* Exercise aim *
Please pull out every line of the listing that contains the word "series", and copy each one unchanged. Only matches with the same uppercase and lowercase letters count.

* Information shown *
--------------------------------------------------

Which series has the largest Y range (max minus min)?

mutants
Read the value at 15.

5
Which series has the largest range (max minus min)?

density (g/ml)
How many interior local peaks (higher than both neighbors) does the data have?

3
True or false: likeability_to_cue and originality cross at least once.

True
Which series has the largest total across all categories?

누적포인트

--------------------------------------------------

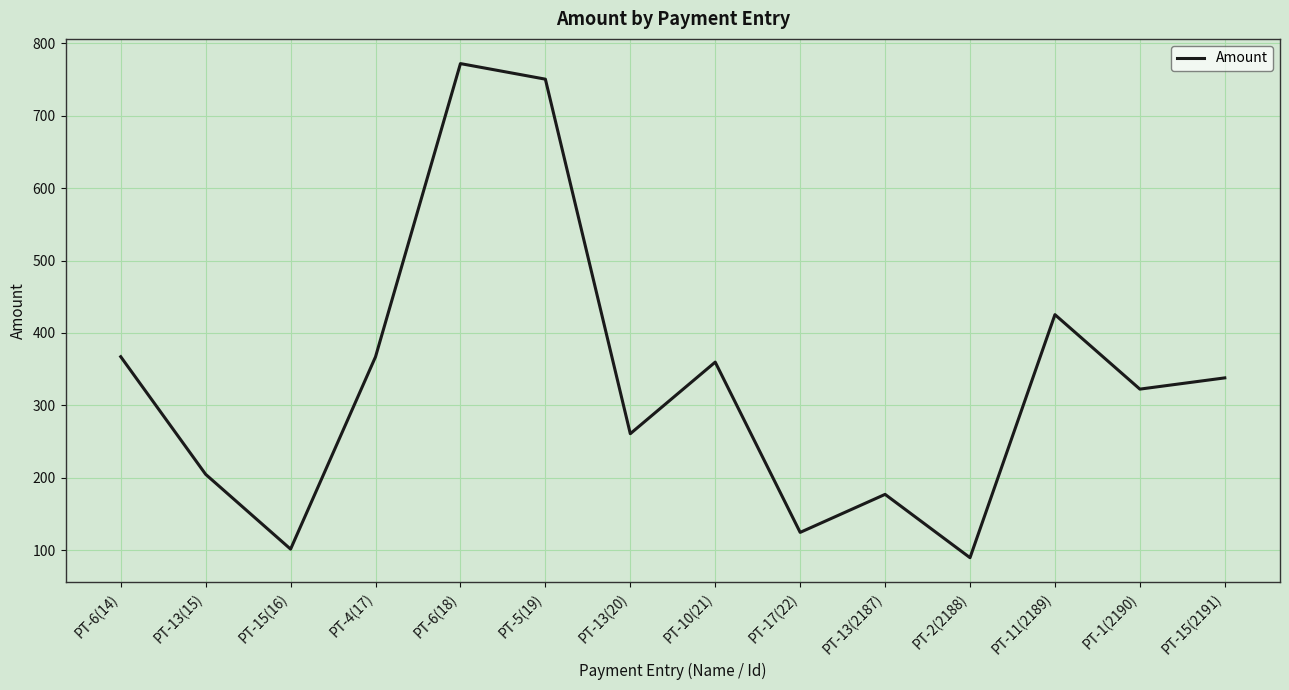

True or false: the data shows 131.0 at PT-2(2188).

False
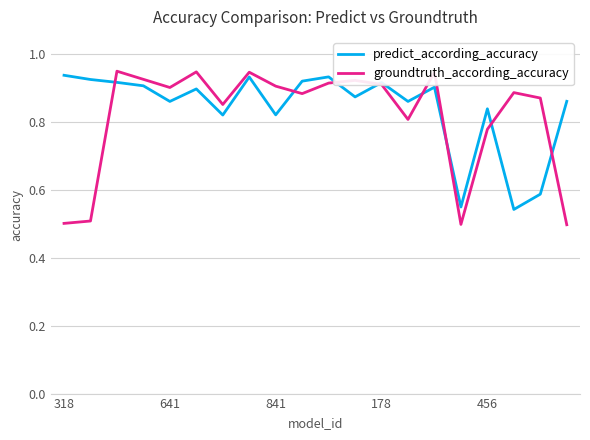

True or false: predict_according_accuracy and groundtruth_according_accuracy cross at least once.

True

--------------------------------------------------

* Exercise result *
Which series has the largest Y range (max minus min)?
Which series has the largest range (max minus min)?
Which series has the largest total across all categories?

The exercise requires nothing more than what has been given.